What would PNoy have wanted? Small things. No wang-wang. No epal billboards. No aggrandizement, especially if it was for him. 

Work things. Regular things. CSW [Completed Staff Work], as Sec. Julia [Abad, who spoke before Roxas] had so described, and Brother Armin [Luistro, former Education Secretary]. Dotting your i’s, crossing your t’s. What today is known as fact-based research. 

And also big and important things. Don’t steal. Give the people, our bosses, their due. And always, preserve and protect the national interest.

In the process, many became disappointed,  and even angered. “We are breaking many rice bowls,” he told me in one of our candid chats. 

And so he persevered, trusting his values as his compass. Always, the national interest and the people’s welfare prevailed. That’s what Pnoy would have wanted. That was his brand of leadership. By example. By high moral standards. By adherence to his values. By appealing to the best in us. By aspiring for what can be. By trusting that in the end, good will prevail over evil. 

I often wondered what drew me and countless others—like the munchkins in the back, all the young people who worked and made us, the Cabinet secretaries, look good because it was their work that gave us the data and the research—what drew all of us to PNoy’s leadership? 

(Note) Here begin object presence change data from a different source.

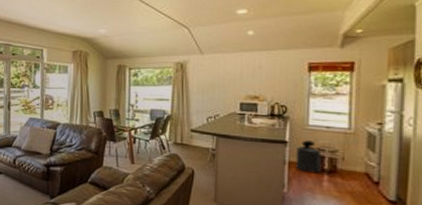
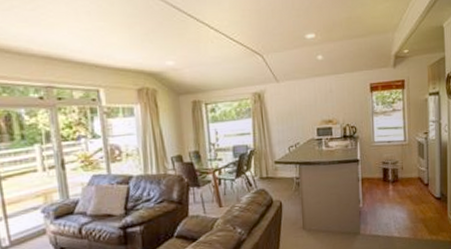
trash can: present [296,140,322,173] -> none [367,156,387,186]

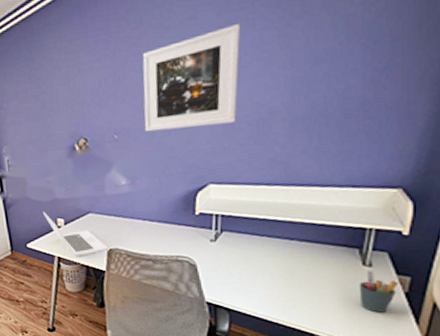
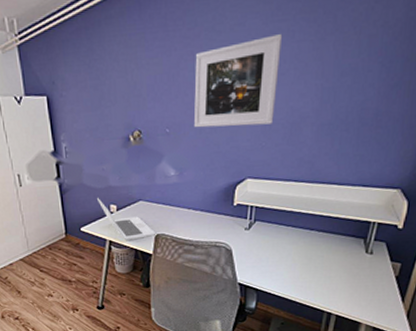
pen holder: present [359,270,398,313] -> none [361,257,391,293]

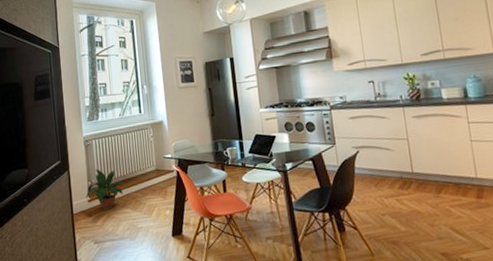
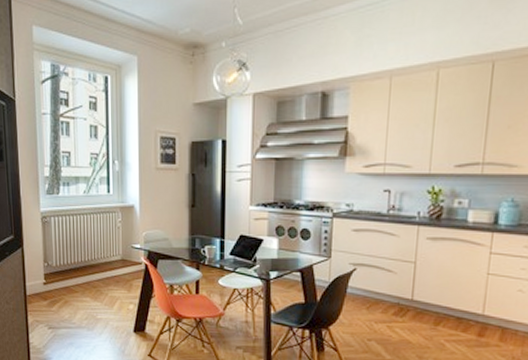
potted plant: present [85,169,127,211] -> none [40,250,88,296]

I realized these were not just what PNoy wanted. These were also what Tita Cory and Senator Ninoy wanted, and nurtured in him. And upon deeper reflection, these too were what our own parents wanted. These were the very same values and dreams that our parents taught us, and which, in our true, deep, uncynical self we know we treasure. 

So really it wasn’t just what PNoy wanted. It is, in fact, what we all wanted for our country, our people, our families. These are our values. These are our dreams. They are alive. Present tense. They are in each and everyone of you here. 

Pnoy was a comet with a single purpose. Like those very highly engineered, special precision stereo systems that he loved, or target pistols, or super roadsters. They were all highly engineered instruments. They were impractical for everyday life but when given time and space and need, wow, they perform magnificently. Pnoy was like that. 

He was a unique, high precision instrument. His purpose was to lead us and our nation during a difficult time, and he served so well the whole world noticed. We were respected. He left things so much better than how he found them. He didn’t kick problems down the road for somebody else to solve. He preserved and protected the nation. 

Having served his purpose, God has taken him back. 

Sir, it is my honor, as I’m sure for everyone else here, to have been in the foxhole with you. Thank you very much for the opportunity to serve. Thank you for your leadership and your example. Thank you for the memories. 

In the end, Rene having broken the ice, with a paraphrase with a line from a song that is often heard in these grounds: win or lose, it’s the Philippines we choose.